------ Data supplied ------

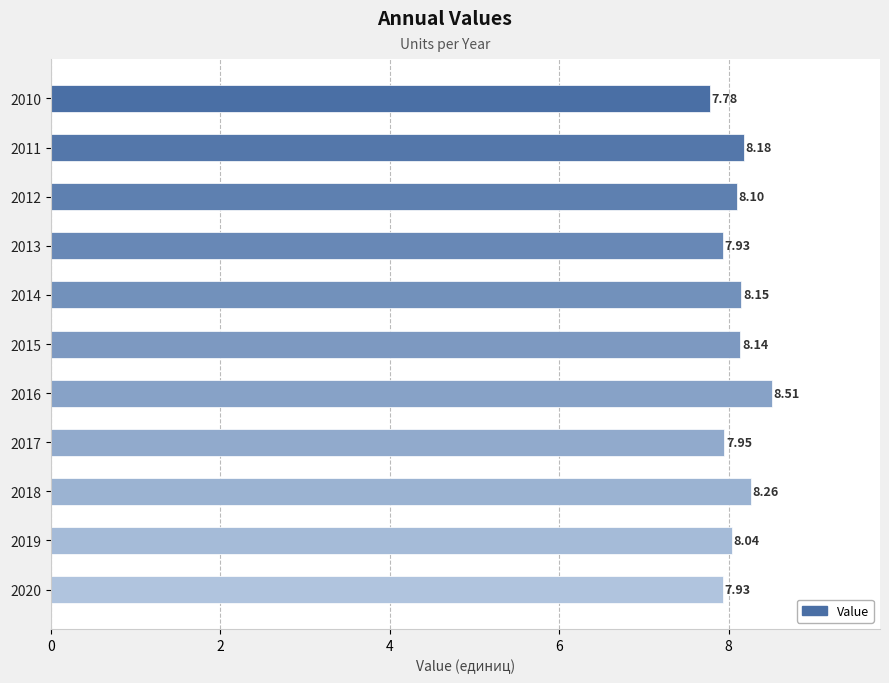

What is the ratio of the value at 2013 to the value at 2020?

1.0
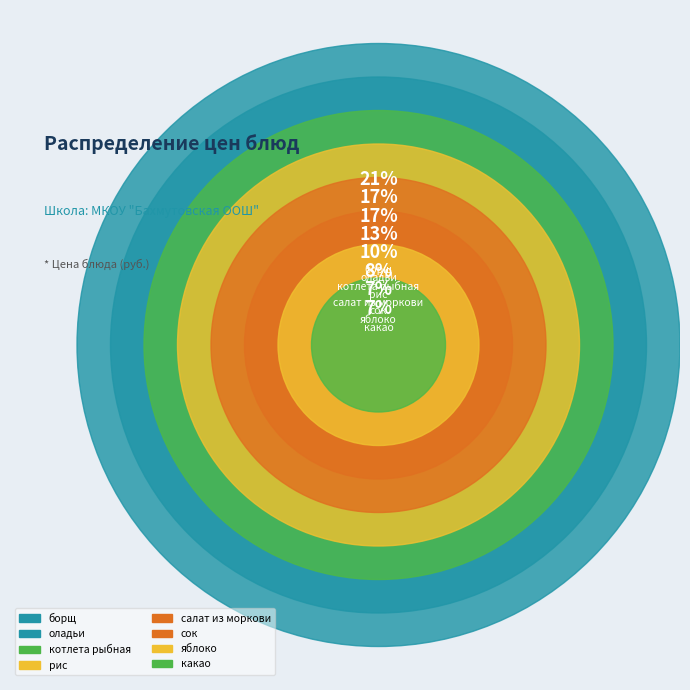

To the nearest percent, what is the average slice percentage?

12%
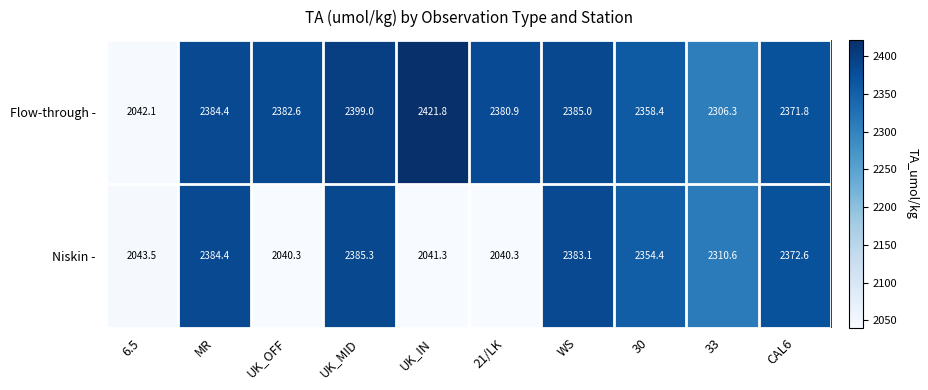

The value of Niskin - at 33 is 2310.6. True or false?

True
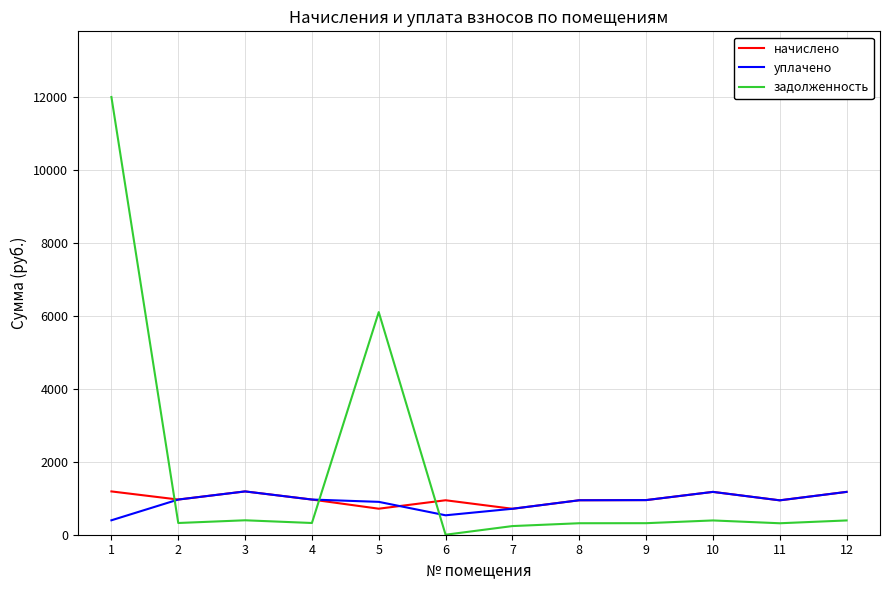

What is the maximum value shown in the chart?

11987.5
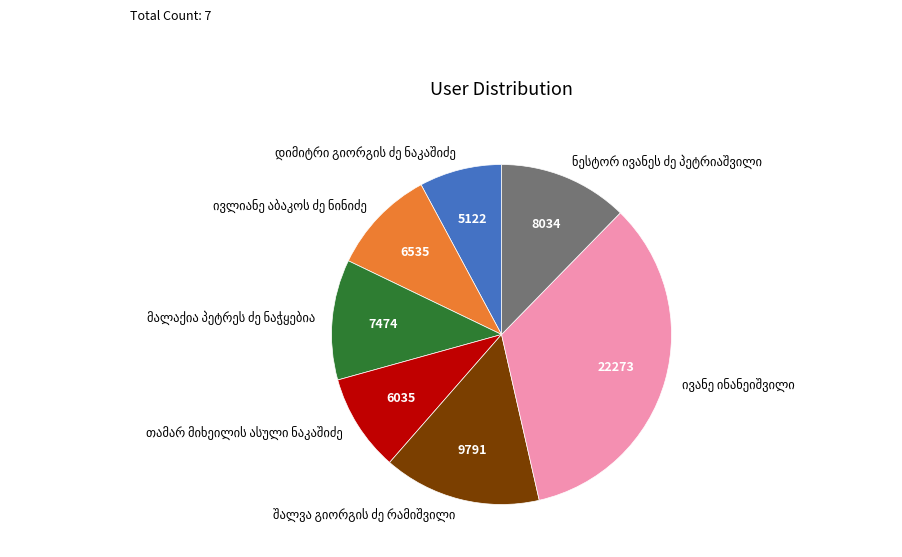

Is there a majority slice in this chart?

No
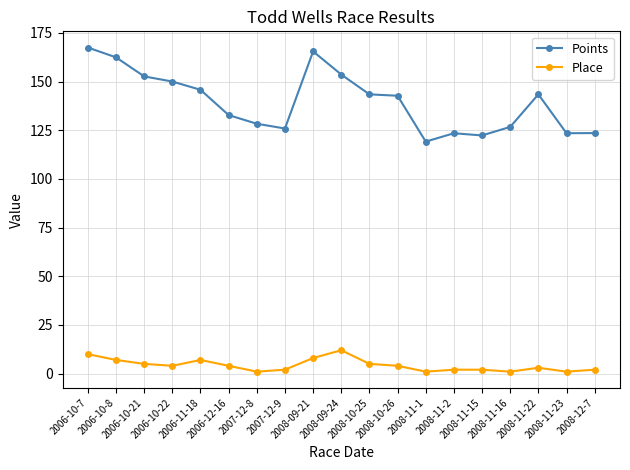

What is the difference between the highest and lowest values at 2008-09-21?

157.5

------

(Problem description)
Write the lines above as a JSON list of strings, one string per line, skipping blank lines and leaving the pictures out.

(Answer to this task)
[
  "What is the ratio of the value at 2013 to the value at 2020?",
  "1.0",
  "To the nearest percent, what is the average slice percentage?",
  "12%",
  "The value of Niskin - at 33 is 2310.6. True or false?",
  "True",
  "What is the maximum value shown in the chart?",
  "11987.5",
  "Is there a majority slice in this chart?",
  "No",
  "What is the difference between the highest and lowest values at 2008-09-21?",
  "157.5"
]